# Travel advice/information going to Sydney-Australia



## asking7 (17 Sep 2007)

Hi,
Me and my wife are looking to book tickets to Sydney-Australia for 3 weeks flying from either Belfast or Dublin.
We plan to go there early next year (February-March Time).
Any advice or information would be appreciated on where to book the cheapest flights, accomodation in Sydney, other info etc.
Cheers!


----------



## Peigsayers (17 Sep 2007)

Hi,

I travelled to Sydney last year with Air France. I wouldn't do this again. The route was Dublin - Paris - Singapore - Sydney. The first flight was delayed by 4 hours meaning we ended up in Paris for a day, waiting for the next flight to Singapore (It was Jan and freezing and we had no baggage). We were put up in a horrible little hotel for the night at the airport. On the way back flights were on time but it took so long to get through security in Paris that we missed our flight to Dublin and had to wait a few hours for the next one. If I were travelling to Sydney again I would certainly try to avoid flying through Paris.

We stayed in the Avillion hotel in Sydney, now called Rydges World Square Sydney.  Would highly recommend - very nice and great location


----------



## LouisLaLoope (17 Sep 2007)

I travelled Qantas on a similar route (Dublin-Paris-Singapore-Melbourne) and Paris was a nightmare.  We were late for the connection, but it waited.  Then we were sitting on the tarmac in Paris for three hours before we finally took off.  Obviously that doesn't mean it will happen to you!  But I'd avoid that route.  Having said that, Qantas were nice to fly with.  Our other flights were BA and I definitely preferred Qantas.

Bon voyage!


----------



## SLS (17 Sep 2007)

In my personal experience most of the Asian airlines are usually the best to fly with. i.e. Singapore, Thai, Malaysian

I fly between Melbourne and Dublin about once a year and have travelled with most airlines.

Having said that though, last time I flew to Oz, flew Qantas via Rome.
Flew from Dublin - Rome with Aer Lingus, spent a night in Rome and then went via Hong Kong to Melbourne
It was a perfect flight as it was broken up nicely

Have a look at some of the travel brokers i.e.
www.opodo.co.uk
www.clubtravel.ie
www.ebookers.ie
as well as the individual airlines. 
After years of trying to find the best "discounted" optoin I am resigned to extensive research in order to gfind the best flight!


----------



## Perplexed (17 Sep 2007)

Thats a good time of the year to visit Sydney. I've been to Australia 4 times once with Maylasian & the other 3 times with BA/Qantas. Didn't find much difference between them.
***
* [YOUR OBJECTIVE] Can you reproduce, word for word, the stretch of the Sydney travel thread above from "We plan to go" through "flying through Paris."?

* [RECORDED DATA]
***
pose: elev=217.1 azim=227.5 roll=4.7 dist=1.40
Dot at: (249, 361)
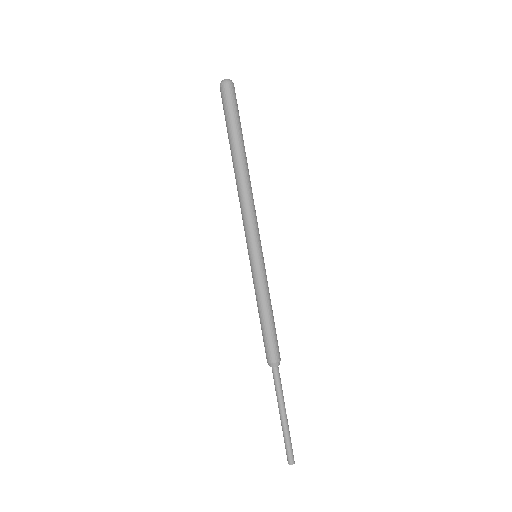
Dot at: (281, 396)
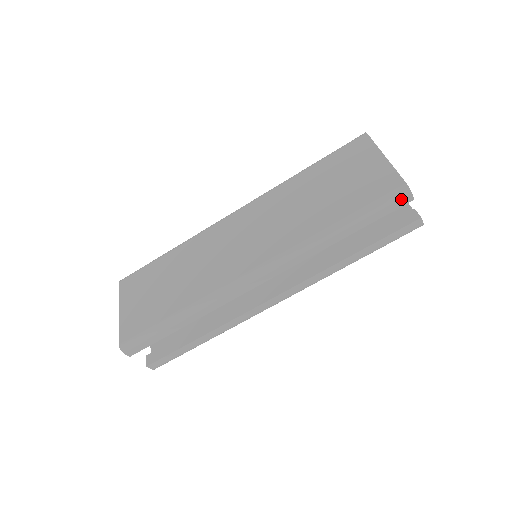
***
* [TASK RESULT]
We plan to go there early next year (February-March Time).
Any advice or information would be appreciated on where to book the cheapest flights, accomodation in Sydney, other info etc.
Cheers!


----------



## Peigsayers (17 Sep 2007)

Hi,

I travelled to Sydney last year with Air France. I wouldn't do this again. The route was Dublin - Paris - Singapore - Sydney. The first flight was delayed by 4 hours meaning we ended up in Paris for a day, waiting for the next flight to Singapore (It was Jan and freezing and we had no baggage). We were put up in a horrible little hotel for the night at the airport. On the way back flights were on time but it took so long to get through security in Paris that we missed our flight to Dublin and had to wait a few hours for the next one. If I were travelling to Sydney again I would certainly try to avoid flying through Paris.